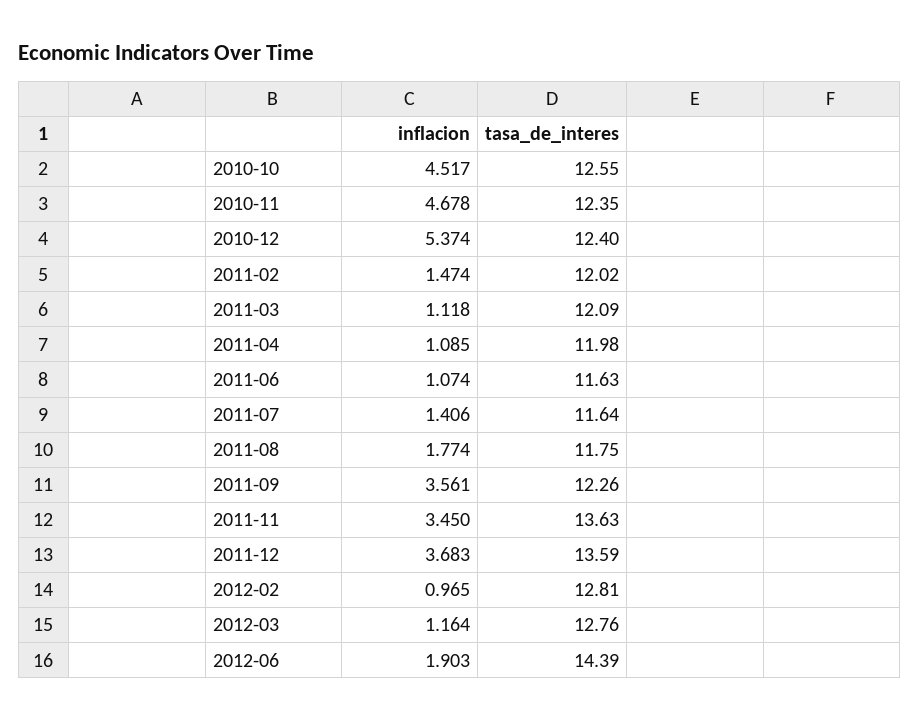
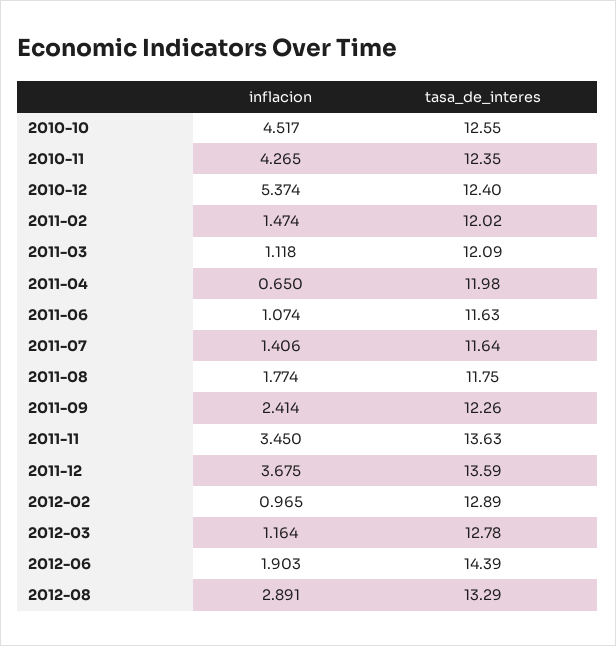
  {
    "inflacion": {
      "2010-10": 4.517,
-     "2010-11": 4.678,
+     "2010-11": 4.265,
      "2010-12": 5.374,
      "2011-02": 1.474,
      "2011-03": 1.118,
-     "2011-04": 1.085,
+     "2011-04": 0.65,
      "2011-06": 1.074,
      "2011-07": 1.406,
      "2011-08": 1.774,
-     "2011-09": 3.561,
+     "2011-09": 2.414,
      "2011-11": 3.45,
-     "2011-12": 3.683,
+     "2011-12": 3.675,
      "2012-02": 0.965,
      "2012-03": 1.164,
-     "2012-06": 1.903
+     "2012-06": 1.903,
+     "2012-08": 2.891
    },
    "tasa_de_interes": {
      "2010-10": 12.55,
      "2010-11": 12.35,
      "2010-12": 12.4,
      "2011-02": 12.02,
      "2011-03": 12.09,
      "2011-04": 11.98,
      "2011-06": 11.63,
      "2011-07": 11.64,
      "2011-08": 11.75,
      "2011-09": 12.26,
      "2011-11": 13.63,
      "2011-12": 13.59,
-     "2012-02": 12.81,
+     "2012-02": 12.89,
-     "2012-03": 12.76,
+     "2012-03": 12.78,
-     "2012-06": 14.39
+     "2012-06": 14.39,
+     "2012-08": 13.29
    }
  }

## THE TASK
Every record must be set down again exactly; pictures do not belong in the copy.

## TASK RESULT
  {
    "inflacion": {
      "2010-10": 4.517,
-     "2010-11": 4.678,
+     "2010-11": 4.265,
      "2010-12": 5.374,
      "2011-02": 1.474,
      "2011-03": 1.118,
-     "2011-04": 1.085,
+     "2011-04": 0.65,
      "2011-06": 1.074,
      "2011-07": 1.406,
      "2011-08": 1.774,
-     "2011-09": 3.561,
+     "2011-09": 2.414,
      "2011-11": 3.45,
-     "2011-12": 3.683,
+     "2011-12": 3.675,
      "2012-02": 0.965,
      "2012-03": 1.164,
-     "2012-06": 1.903
+     "2012-06": 1.903,
+     "2012-08": 2.891
    },
    "tasa_de_interes": {
      "2010-10": 12.55,
      "2010-11": 12.35,
      "2010-12": 12.4,
      "2011-02": 12.02,
      "2011-03": 12.09,
      "2011-04": 11.98,
      "2011-06": 11.63,
      "2011-07": 11.64,
      "2011-08": 11.75,
      "2011-09": 12.26,
      "2011-11": 13.63,
      "2011-12": 13.59,
-     "2012-02": 12.81,
+     "2012-02": 12.89,
-     "2012-03": 12.76,
+     "2012-03": 12.78,
-     "2012-06": 14.39
+     "2012-06": 14.39,
+     "2012-08": 13.29
    }
  }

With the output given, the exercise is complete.